Imaginez une escouade (15 soldats), dépêchée sur le terrain avec l’intention d’empêcher un ennemi d’investir un village qui constitue une position stratégique. Un pont qui permet de franchir une rivière donne accès au village. L’escouade prend position ; en longeant la rivière, assez loin en amont, elle repère une barge sur la berge…
Dans un premier scénario, qui correspond à la doctrine ancienne en vigueur à l’époque de Moltke, l’escouade a reçu l’ordre explicite « prenez position sur le pont, repoussez l’ennemi ». La barge n’est pas de leur ressort : c’est un élément de décor.
La doctrine de Moltke consiste à donner un ordre plus proche de « empêchez l’ennemi d’accéder au village, par tous les moyens ». L’escouade repère la barge, qui prend alors un autre sens : un moyen alternatif d’accéder au village. Elle saborde l’embarcation avant de prendre position.
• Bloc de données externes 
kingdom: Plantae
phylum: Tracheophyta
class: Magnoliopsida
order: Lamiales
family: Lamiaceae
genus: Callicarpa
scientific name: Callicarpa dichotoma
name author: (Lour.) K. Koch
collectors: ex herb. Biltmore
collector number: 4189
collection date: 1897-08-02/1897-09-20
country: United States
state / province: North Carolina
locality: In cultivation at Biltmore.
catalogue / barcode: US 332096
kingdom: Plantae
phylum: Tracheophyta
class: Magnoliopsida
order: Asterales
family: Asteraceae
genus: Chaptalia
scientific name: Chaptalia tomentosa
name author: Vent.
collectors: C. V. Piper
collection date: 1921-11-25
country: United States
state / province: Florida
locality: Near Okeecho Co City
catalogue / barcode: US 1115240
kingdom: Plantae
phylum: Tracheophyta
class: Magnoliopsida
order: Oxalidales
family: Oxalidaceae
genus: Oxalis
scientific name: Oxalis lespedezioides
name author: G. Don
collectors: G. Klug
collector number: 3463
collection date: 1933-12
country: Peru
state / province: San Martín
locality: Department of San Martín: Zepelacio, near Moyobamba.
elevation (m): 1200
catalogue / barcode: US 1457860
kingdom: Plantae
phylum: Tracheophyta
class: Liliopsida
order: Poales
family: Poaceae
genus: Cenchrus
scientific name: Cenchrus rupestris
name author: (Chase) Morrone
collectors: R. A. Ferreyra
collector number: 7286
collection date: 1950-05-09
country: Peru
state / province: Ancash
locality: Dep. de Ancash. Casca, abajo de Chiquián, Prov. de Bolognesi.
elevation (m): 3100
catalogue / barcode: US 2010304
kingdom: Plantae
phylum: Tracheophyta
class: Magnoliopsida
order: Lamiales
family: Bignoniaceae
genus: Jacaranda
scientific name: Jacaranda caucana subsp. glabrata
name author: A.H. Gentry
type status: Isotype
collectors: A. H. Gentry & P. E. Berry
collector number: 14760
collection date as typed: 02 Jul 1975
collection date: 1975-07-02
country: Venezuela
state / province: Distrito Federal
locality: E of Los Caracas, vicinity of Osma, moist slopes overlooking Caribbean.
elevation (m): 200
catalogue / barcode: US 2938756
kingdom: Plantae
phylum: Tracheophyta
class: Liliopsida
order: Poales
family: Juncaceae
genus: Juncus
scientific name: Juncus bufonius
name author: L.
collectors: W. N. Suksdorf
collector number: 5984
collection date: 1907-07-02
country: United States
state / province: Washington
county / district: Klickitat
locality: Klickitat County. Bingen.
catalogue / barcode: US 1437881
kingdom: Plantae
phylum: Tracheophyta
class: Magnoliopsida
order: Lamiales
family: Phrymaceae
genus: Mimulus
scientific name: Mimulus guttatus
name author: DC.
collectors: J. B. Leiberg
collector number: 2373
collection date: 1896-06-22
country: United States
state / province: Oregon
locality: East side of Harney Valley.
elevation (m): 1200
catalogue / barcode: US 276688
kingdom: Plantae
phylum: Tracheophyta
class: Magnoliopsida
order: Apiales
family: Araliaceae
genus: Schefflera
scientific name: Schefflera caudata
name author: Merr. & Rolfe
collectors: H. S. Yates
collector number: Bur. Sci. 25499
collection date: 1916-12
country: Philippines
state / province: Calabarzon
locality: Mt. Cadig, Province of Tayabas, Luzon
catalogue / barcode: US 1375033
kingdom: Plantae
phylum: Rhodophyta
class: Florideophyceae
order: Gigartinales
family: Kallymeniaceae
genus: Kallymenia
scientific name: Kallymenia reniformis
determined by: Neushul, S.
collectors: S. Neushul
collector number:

C’est pour ces motifs, notamment, qu’une équipe autonome est réputée plus efficace. Ce n’est pas parce qu’elle n’a pas de plan; ce n’est pas parce que les personnes qui la composent « font ce qu’elles veulent » et que c’est plus amusant comme ça. C’est tout simplement parce qu’entre la planification et l’exécution sur le terrain, la réalité peut avoir changé - ou des circonstances similaires à la barge vont se présenter - et que ceux qui en sont les plus proches ont en main les informations pour prendre les bonnes décisions.
Transposons cette distinction aux projets numériques de l’administration : on profitera à donner, non pas des directives tactiques détaillées (« Implémentez une application Web dotée d’une fonction d’identification, du choix d’un établissement scolaire et permettant de joindre à une demande un justificatif fiscal ») mais un énoncé succinct de l’enjeu stratégique : « Il s’agit de faciliter l’accès des collégiens aux bourses des collèges ». Sous-entendu : « et peu importent les moyens, débrouillez-vous ».
Une équipe vraiment autonome pourra ainsi explorer le terrain – rencontrer les usagers concernés, par exemple – et anticiper ce qui peut faciliter ou au contraire saborder la mission.
Le « cahier des charges » détaillé (et coûteux à établir) n’a rien à envier à un « backlog » constitué à l’avance par une « maîtrise d’ouvrage » qui ne verra jamais le terrain : tous deux représentent une doctrine projet obsolète. Il est temps de le reconnaitre, et de les remplacer par des escouades autonomes et efficaces.